After Serb control was established in Eastern Slavonia, more than 7,000 Croatian civilians, wounded and captured soldiers, were held and abused in humiliating and inhuman conditions in the prison in Sremska Mitrovica, the Military Penitentiary in Nišu, the Military Investigation Prison in Belgrade and the camps in Begerci and Stajićevo.

Nataša Kandić from HLC says that, together with Vukovar 1991, they aim to present the facts of camps in Serbia to the public and to take those responsible for crimes against humanity and serious human rights violations to justice.

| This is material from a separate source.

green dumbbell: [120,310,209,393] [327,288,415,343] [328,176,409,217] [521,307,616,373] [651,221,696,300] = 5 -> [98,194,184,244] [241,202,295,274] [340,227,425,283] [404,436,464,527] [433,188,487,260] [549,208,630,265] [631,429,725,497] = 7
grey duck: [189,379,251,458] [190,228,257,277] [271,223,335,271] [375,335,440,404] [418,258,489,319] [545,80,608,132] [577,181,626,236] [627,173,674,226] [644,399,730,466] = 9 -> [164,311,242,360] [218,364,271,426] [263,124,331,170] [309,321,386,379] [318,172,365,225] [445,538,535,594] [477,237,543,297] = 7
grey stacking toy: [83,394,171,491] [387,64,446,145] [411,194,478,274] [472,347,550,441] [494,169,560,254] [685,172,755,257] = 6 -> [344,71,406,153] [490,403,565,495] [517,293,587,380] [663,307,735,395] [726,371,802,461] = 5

-The existence of camps is denied in Serbia by those who created them, while current Government maintains its silence on the issue. On the opposite side are the victims who bore witness to torture, murders and inhuman conditions in those facilities, says Kandić.

After the talks with Vukčević and his deputy Veselin Mrdak, Šangut believes that there are people in Serbia and Croatia who want to process all war crimes cases, regardless of the nationality of perpetrators. He believes that it is important to know, also, that there were guards who helped the prisoners and didn`t engage in the abuses, in spite of being encouraged to do so.

Stanko Zadro, former prisoner at Stajićevo, noted the case of Aleksanda Jeftić, Serb defender of Vukovar, who was also imprisoned, but with the help of a commanding officer he knew there, managed to help save over 150 prisoners.

Sandra Orlović, leader of the process to document the existence of prisoner camps in Serbia, said that she found it difficult to face the fact that there were children and elderly imprisoned there to, noting several examples of torture and abuse of women, children and elderly people.

According to the data available to HLC, the camps were established by the former JNA, on order of the Military Intelligence Service (KOS). The prisoners were exposed to torture and inhuman treatment, and the fate of many of them remains unknown to this day.